TEKS BACAAN:
########################################

Dalam kisah tersebut mengandung pelajaran dan dalil yang menunjukkan bahwa tindakan menghidarkan diri dari takdir itu sama sekali tidak berguna. Dan bahwasanya tidak ada tempat berlindung dari ketentuan Allah kecuali kepada-Nya. Karena mereka pergi dengan tujuan menghindarkan diri dari wabah penyakit untuk meraih kehidupan yang panjang, tetapi mereka mendapatkan kebalikan dari apa yang mereka tuju. Kematian mendatangi mereka dengan cepat dan dalam satu waktu.
Termasuk dalam pengertian ini adalah sebuah hadits shahih Yang diriwayatkan Imam Ahmad, bahwa Abdurrahman bin Auf memberitahu Umar bin Khaththab di Syam, Nabi bersabda: “Sesungguhnya penyakit ini dijadikan sebagai siksaan bagi umat-umat sebelum kalian. Jika kalian mendengarnya melanda di suatu daerah, maka janganlah memasuki daerah itu. Dan jika penyakit itu melanda di suatu daerah, sedangkan kalian berada di sana, maka janganlah kalian keluar untuk menghindarinya.”
Ia menuturkan, kemudian Umar bin Khaththab pulang kembali Syam (tidak jadi memasuki wilayah Syam).
Hadits senada juga diriwayatkan Imam al-Bukhari dan Imam Muslim dalam kitab Shahihain, dari Malik, dari az-Zuhri.
Firman Allah: wa qaatiluu fii sabiilillaaHi wa’lamuu annallaaHa samii’un ‘aliim (“Dan peranglah kamu di jalan Allah. Ketahuilah sesungguhnya Allah Maha mendengar lagi Mahamengetahui.”) Maksudnya, sebagaimana tindakan menghindarkan diri dari takdir sama sekali tidak bermanfaat, demikian juga halnya tindakan melarikan diri dan menghindar dari jihad sama sekali tidak mendekatkan atau menjauhkan ajal kematian yang telah ditetapkan dan rizki yang sudah digariskan, bahkan hal itu merupakan ketentuan yang tidak ditambah ataupun dikurangi.
Sebagaimana firman Allah Ta’ala yang artinya: “Orang-orang yang mengatakan kepada saudara-saudaranya dan mereka tidak turut pergi berperang ‘Sekiranya mereka mengikuti kita, tentulah mereka tidak bunuh.’ Katakanlah: ‘Tolaklah kematian itu dari dirimu, jika kamu orang-orang yang benar.’” (QS. Ali Imraan: 168).
Firman-Nya: man dzal ladzii yuqridlullaaHa qardlan hasanan fayudlaa’ifaHuu laHuu ‘adl’aafan katsiiran (“Siapakah yang mau memberi pinjaman kepada Allah, pinjaman yang baik [Menafkahkan hartanya di jalan Allah], maka Allah akan melipatgandakan pembayaran kepadanya dengan lipat ganda yang banyak.”) Allah menganjurkan kepada hamba-hamba-Nya untuk berinfak di jalan Allah Ta’ala. Allah Ta’ala telah beberapa kali mengulangi ayat ini dalam kitab-Nya yang mulia tidak hanya di satu tempat.

########################################

DATA LATIHAN:
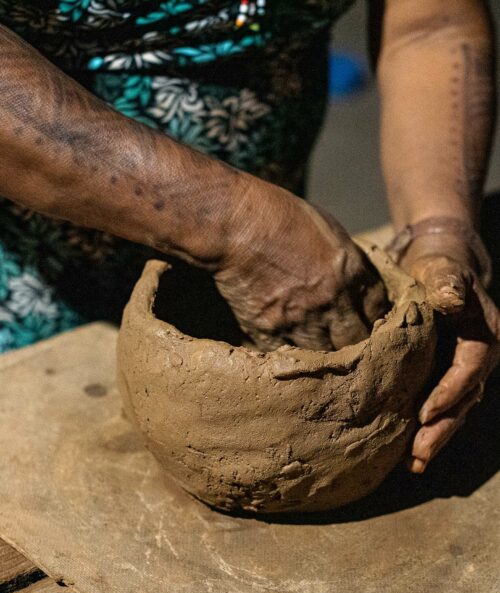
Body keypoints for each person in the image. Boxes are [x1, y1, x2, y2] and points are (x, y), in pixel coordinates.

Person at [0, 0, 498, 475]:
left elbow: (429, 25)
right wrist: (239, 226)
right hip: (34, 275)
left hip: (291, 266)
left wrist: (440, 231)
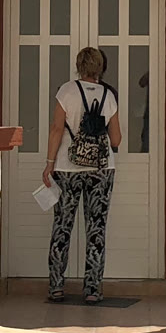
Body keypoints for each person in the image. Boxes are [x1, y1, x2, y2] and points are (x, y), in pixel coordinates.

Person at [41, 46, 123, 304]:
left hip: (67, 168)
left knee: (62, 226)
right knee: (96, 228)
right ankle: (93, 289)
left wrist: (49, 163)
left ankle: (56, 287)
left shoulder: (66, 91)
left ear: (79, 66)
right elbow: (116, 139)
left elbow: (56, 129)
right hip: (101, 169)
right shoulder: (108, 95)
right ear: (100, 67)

########################################

PETUNJUK KERJA: Salin bagian bacaan antara "Firman Allah: wa" dan "ditambah ataupun dikurangi.", termasuk kedua bagian itu, tanpa mengubah satu kata pun. Item-item tersebut adalah bahan tersendiri yang terpisah dari bacaan.

KOLOM JAWABAN:
Firman Allah: wa qaatiluu fii sabiilillaaHi wa’lamuu annallaaHa samii’un ‘aliim (“Dan peranglah kamu di jalan Allah. Ketahuilah sesungguhnya Allah Maha mendengar lagi Mahamengetahui.”) Maksudnya, sebagaimana tindakan menghindarkan diri dari takdir sama sekali tidak bermanfaat, demikian juga halnya tindakan melarikan diri dan menghindar dari jihad sama sekali tidak mendekatkan atau menjauhkan ajal kematian yang telah ditetapkan dan rizki yang sudah digariskan, bahkan hal itu merupakan ketentuan yang tidak ditambah ataupun dikurangi.